When all was still again, he got up and shook dust off himself, coughing. Zircon lay where she had fallen, a charred corpse. It sickened him but he knelt beside it and pried the DarkStone from the roasted fists.
'Be glad you were not holding it.'
He stood and turned to see another woman in the doorway. Again, he recognised her, this time from the painting over the altar in the Port Told Cathedral. It wasn't a woman after all.
His Goddess had come to him.
All thought was lost. Trick dropped back to his knees, the stone in both hands.
He looked down at it as she walked acr
oss the dusty cracked floor towards him. It was mute, spent.
'Give me the stone, Trick.'
Her voice sang in his ears. He had never thought to meet her, though she had Chosen him. He had even begun to doubt her influence, no matter that Faustus claimed she had sent him to Mizzle and after Trick.
'It's too dangerous for you,’ she urged. ‘Give it to me.'
His head buzzed. He lifted his gaze from her feet and made himself look into the face of his Goddess.
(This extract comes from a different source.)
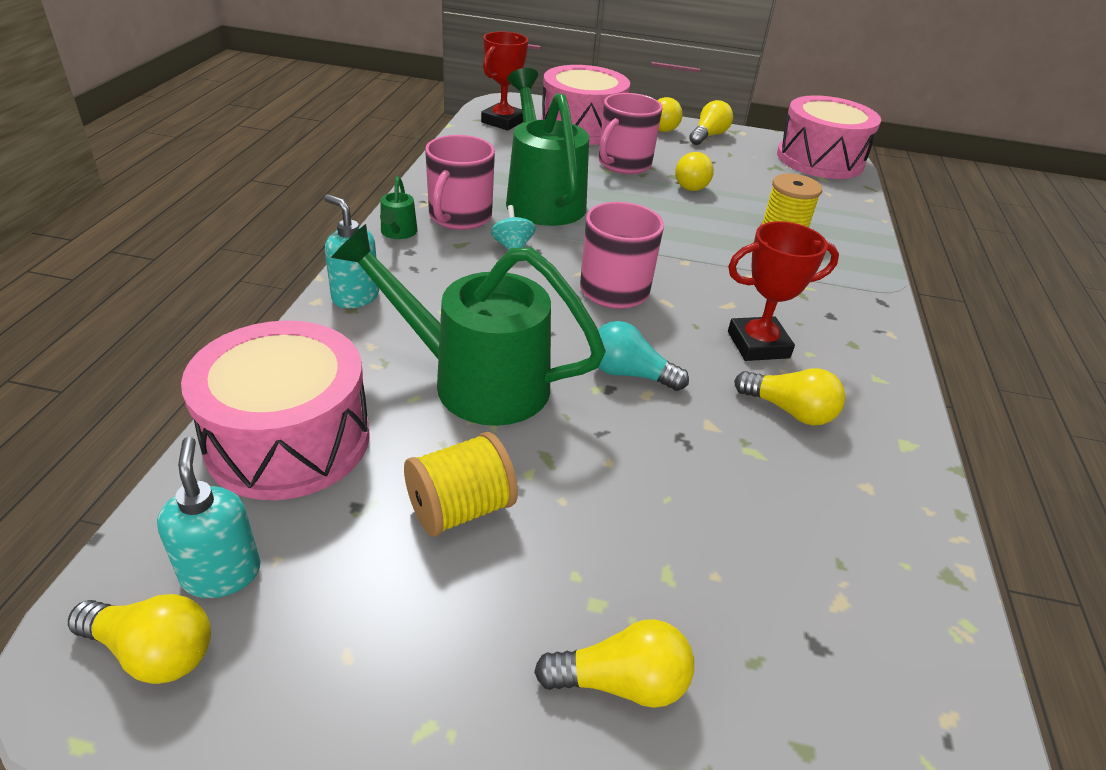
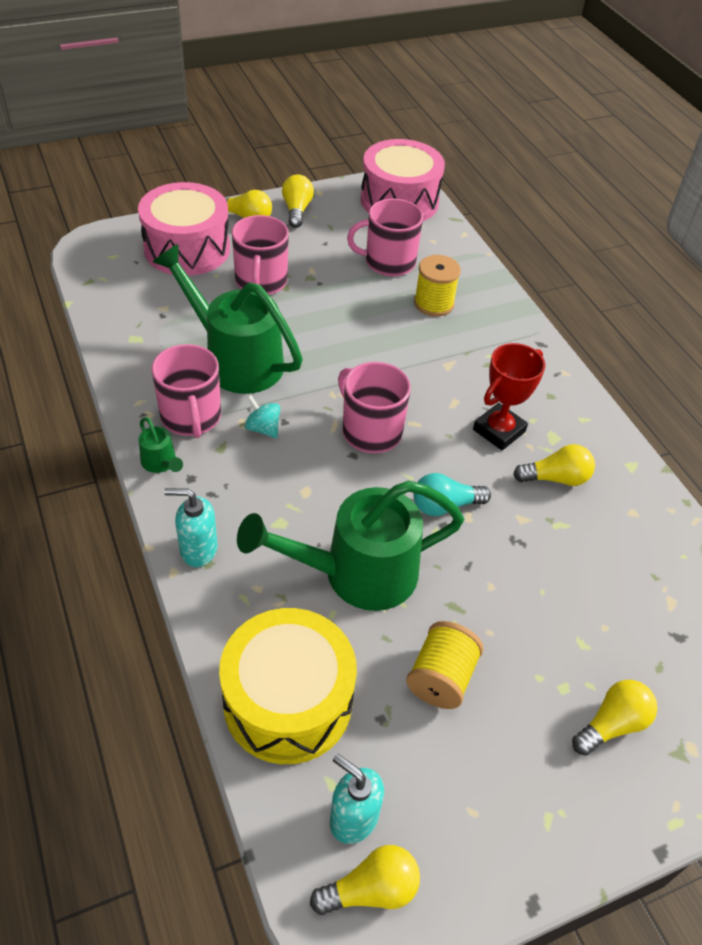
camera: 35 degrees left, 10 degrees up
(288, 439) = (288, 701): pink drum -> yellow drum
(503, 122) = (112, 274): red trophy -> none
(690, 183) = (329, 281): yellow light bulb -> none
(764, 191) = (388, 262): none -> pink mug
She was ethereal and beautiful and his entire body ached to stare at her. Her bright green eyes glowed.
She held her hand out. ‘Give it to me.'
Her voice echoed. He lifted the stone to give her what she wanted. He could not deny her.
But then he realised it. Her eyes were the wrong colour.
He jerked the DarkStone out of her reach at the last second, and crawled backwards away from her. Faustus had the eyes of the Goddess—palest blue. He held the stone to his chest, staring up at the bright eyes, green not blue.
For a second, he was disoriented, unable to understand what was happening. Then he remembered that Mizzle had said an Illusion was always given away by a flaw. ‘Who are you?'
The Goddess paused and blinked and shrugged. ‘Your cousin never looked above my knees,’ she said with Jarrett's voice.
He knew he was in trouble then, and went crawling away while the Goddess shrugged again and her aspect melted away. He faced Jarrett now, and the DarkElf wanted Mizzle's stone.
'Be careful, Trick.’ Jarrett came cat-like towards him and he scrambled further away. ‘You don't want to end up like your friend here, do you?'
Trick glanced down at the stone to see the red pulses starting again. Not anger this time, but fear. His hands were shaking.
'Just give it to me, Trick.'
The DarkStone had been icy cold when he picked it up. Now it warmed his hands. Trick wanted desperately to drop it but could not so give it to Jarrett.
'You know me, Trick.’ Jarrett circled to his right and Trick watched him, ready to jump away if the DarkElf lunged at him. ‘I can do so much with that stone.'
'It's not mine to give to you.’ The stone was almost too hot to hold now. He had to distract himself. ‘Why did you tell Faustus to help Mizzle?’ It had been Jarrett in Fortune's guise who had appeared to Faustus and sent him into the street to find Mizzle.